I've been trying to get Bitter apple spray deterrent. But the one I see online says "for Dogs". Here and there (in other sites, hadn't found it in Petco so I'm buying it online) it mentions for dogs and cats, same spray.
Is it OK to use with cats too? Brand's Grannick, comes in a transparent bottle.
A forum member told me they use Bitter Apple spray to keep cats of surfaces so I'd like to try it.
Thank-you very much


----------



## Kittys Mom (May 7, 2004)

I think this only really works to keep cats from licking or biting things. I'm not sure it works unless they taste it. I use it on plants I don't want Thomas to eat. But he persists in climbing around in them. I bought mine, for cats, at petsmart.

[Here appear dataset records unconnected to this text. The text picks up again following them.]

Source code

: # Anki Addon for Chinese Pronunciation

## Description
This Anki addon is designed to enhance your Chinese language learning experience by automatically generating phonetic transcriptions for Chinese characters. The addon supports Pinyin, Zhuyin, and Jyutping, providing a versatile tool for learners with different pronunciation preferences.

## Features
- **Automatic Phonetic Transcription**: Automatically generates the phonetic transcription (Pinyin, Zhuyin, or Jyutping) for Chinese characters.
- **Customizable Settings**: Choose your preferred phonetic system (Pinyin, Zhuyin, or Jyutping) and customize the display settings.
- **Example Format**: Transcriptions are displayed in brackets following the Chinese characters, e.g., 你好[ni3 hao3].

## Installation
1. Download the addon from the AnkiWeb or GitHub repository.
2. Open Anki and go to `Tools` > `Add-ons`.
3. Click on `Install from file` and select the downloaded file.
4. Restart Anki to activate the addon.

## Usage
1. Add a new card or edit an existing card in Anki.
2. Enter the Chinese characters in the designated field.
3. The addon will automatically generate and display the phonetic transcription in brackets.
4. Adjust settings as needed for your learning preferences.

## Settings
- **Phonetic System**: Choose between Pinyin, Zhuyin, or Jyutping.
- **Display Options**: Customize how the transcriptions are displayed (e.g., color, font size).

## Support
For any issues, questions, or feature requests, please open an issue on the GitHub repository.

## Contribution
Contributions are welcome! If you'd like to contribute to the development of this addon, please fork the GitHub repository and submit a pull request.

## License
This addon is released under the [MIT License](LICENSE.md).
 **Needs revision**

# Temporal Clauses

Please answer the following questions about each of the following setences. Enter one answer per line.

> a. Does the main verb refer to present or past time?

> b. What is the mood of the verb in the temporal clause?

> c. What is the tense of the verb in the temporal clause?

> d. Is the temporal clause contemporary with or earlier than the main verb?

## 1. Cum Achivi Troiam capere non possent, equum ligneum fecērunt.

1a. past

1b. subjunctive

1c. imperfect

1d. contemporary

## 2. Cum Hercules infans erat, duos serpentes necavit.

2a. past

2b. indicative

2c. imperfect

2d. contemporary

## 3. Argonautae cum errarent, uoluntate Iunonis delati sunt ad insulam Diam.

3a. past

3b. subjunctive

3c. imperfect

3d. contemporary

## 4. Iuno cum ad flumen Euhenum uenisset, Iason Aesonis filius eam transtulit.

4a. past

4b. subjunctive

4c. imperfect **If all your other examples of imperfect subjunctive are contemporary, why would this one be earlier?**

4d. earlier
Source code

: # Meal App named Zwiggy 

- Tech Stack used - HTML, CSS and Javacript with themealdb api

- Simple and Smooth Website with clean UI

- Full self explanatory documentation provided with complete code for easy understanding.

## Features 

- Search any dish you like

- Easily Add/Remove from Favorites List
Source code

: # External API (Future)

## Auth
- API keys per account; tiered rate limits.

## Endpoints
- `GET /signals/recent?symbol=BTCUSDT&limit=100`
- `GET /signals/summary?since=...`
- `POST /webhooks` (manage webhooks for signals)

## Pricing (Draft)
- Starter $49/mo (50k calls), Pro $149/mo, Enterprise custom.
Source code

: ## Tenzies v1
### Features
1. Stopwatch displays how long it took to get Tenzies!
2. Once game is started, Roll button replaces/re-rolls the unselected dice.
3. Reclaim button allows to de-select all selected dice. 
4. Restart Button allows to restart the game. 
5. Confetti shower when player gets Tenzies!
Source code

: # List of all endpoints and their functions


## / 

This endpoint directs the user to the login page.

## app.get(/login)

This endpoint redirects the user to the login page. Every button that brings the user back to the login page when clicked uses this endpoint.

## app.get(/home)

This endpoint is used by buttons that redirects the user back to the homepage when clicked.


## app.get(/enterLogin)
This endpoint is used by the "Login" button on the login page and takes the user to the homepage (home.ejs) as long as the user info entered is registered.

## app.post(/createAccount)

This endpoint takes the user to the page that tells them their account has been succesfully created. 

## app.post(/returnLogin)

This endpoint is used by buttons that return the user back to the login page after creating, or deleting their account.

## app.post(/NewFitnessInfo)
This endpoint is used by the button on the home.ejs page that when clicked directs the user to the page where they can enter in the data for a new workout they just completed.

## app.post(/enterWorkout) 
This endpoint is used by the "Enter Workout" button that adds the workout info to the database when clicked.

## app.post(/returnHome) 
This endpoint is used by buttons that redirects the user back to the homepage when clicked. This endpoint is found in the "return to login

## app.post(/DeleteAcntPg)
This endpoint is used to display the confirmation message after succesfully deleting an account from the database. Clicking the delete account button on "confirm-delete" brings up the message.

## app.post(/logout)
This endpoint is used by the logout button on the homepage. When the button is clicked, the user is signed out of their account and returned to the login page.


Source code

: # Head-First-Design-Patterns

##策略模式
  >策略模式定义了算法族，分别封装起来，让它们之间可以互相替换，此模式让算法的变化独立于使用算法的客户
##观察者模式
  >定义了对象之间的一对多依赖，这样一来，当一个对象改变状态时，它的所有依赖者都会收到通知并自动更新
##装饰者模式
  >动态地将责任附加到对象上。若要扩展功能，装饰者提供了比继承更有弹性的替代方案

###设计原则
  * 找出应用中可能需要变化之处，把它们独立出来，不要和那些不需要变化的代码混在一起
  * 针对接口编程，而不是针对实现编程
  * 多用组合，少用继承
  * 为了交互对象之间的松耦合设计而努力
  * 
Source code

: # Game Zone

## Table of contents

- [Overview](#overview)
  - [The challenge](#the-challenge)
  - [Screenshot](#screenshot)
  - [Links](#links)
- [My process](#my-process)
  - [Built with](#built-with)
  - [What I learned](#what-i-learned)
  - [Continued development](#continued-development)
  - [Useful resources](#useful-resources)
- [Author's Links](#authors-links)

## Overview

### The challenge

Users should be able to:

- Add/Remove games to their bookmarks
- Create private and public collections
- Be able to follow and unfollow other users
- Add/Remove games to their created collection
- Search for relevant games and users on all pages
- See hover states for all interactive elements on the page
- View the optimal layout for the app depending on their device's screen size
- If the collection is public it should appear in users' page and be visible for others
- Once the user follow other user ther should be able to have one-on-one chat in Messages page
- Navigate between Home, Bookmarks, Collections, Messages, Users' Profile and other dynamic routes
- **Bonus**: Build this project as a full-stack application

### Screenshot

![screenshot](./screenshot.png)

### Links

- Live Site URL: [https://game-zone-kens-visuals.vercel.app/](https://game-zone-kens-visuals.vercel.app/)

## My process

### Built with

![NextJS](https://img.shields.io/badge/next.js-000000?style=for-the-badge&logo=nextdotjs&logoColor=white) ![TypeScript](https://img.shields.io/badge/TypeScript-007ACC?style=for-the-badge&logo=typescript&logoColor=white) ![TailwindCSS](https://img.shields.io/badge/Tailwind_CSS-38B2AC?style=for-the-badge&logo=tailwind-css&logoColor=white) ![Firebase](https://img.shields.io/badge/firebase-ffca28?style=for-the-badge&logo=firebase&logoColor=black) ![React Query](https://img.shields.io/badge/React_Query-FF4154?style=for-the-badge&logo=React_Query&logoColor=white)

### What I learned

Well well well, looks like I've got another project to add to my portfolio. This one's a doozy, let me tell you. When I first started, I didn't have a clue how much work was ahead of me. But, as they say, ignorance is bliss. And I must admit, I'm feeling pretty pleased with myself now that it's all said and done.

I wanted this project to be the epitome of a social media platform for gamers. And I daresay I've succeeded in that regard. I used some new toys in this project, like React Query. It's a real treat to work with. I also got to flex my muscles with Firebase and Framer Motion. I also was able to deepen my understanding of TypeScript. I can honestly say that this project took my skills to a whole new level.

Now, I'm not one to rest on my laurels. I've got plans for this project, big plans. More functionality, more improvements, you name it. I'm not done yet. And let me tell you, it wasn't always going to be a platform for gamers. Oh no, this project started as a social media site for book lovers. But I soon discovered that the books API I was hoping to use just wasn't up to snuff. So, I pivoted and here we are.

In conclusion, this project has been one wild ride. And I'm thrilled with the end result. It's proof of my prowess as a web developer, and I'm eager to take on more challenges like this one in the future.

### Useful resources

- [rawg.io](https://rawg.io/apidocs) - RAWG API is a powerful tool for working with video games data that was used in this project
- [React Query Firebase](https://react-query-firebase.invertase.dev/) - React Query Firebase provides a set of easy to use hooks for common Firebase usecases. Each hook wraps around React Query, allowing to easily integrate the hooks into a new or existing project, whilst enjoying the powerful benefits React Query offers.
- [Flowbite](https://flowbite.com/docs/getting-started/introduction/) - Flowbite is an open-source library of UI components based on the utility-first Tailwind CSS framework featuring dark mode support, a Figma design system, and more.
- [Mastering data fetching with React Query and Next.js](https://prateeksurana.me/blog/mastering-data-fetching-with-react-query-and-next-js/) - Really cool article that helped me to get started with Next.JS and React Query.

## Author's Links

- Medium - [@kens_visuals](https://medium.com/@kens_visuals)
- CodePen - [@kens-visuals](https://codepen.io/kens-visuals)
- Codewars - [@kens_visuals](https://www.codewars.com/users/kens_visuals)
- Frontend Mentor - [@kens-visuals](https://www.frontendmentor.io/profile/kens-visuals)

I think the dog might be the same as the cat. I'm not sure. Like here's the one they sell on cat connection, it says for dog or cat:

http://www.thecatconnection.com/miva/me ... gory_Code=


----------



## rosalie (Oct 9, 2003)

I'm willing to give it a try :wink: I ordered from the link you posted..this is for kittens in training, they happen to lick/bite alot of things so it might work..thank-you very much Kitty's mom


----------



## jonsgirl (Nov 7, 2003)

Yeah they are the same. My bottle has a picture of a dog on it but it says the same thing, has the same ingredients. That bottle is cuter though. :lol:

I never really tried it on a "surface" as in a flat surface like a counter, only my door. some plants and things like miniblinds , to stop chewing, and my christmas tree to keep Stix out of it. It worked. The tree was fake but you could tell he really wanted to climb it. hehe.


----------